> **TASK ITEM**
Rename "Anonymous" to "Guest" in every line of the items below, and reproduce all other text unchanged.

Text extracted from the page:
>>>
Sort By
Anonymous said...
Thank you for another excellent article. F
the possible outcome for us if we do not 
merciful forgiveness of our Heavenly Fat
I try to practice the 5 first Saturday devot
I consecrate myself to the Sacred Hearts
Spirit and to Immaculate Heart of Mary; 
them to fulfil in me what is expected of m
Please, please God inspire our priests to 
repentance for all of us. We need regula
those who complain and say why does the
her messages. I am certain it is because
<<<
> **RESULT FOR THIS EXERCISE**
Sort By
Guest said...
Thank you for another excellent article. F
the possible outcome for us if we do not 
merciful forgiveness of our Heavenly Fat
I try to practice the 5 first Saturday devot
I consecrate myself to the Sacred Hearts
Spirit and to Immaculate Heart of Mary; 
them to fulfil in me what is expected of m
Please, please God inspire our priests to 
repentance for all of us. We need regula
those who complain and say why does the
her messages. I am certain it is because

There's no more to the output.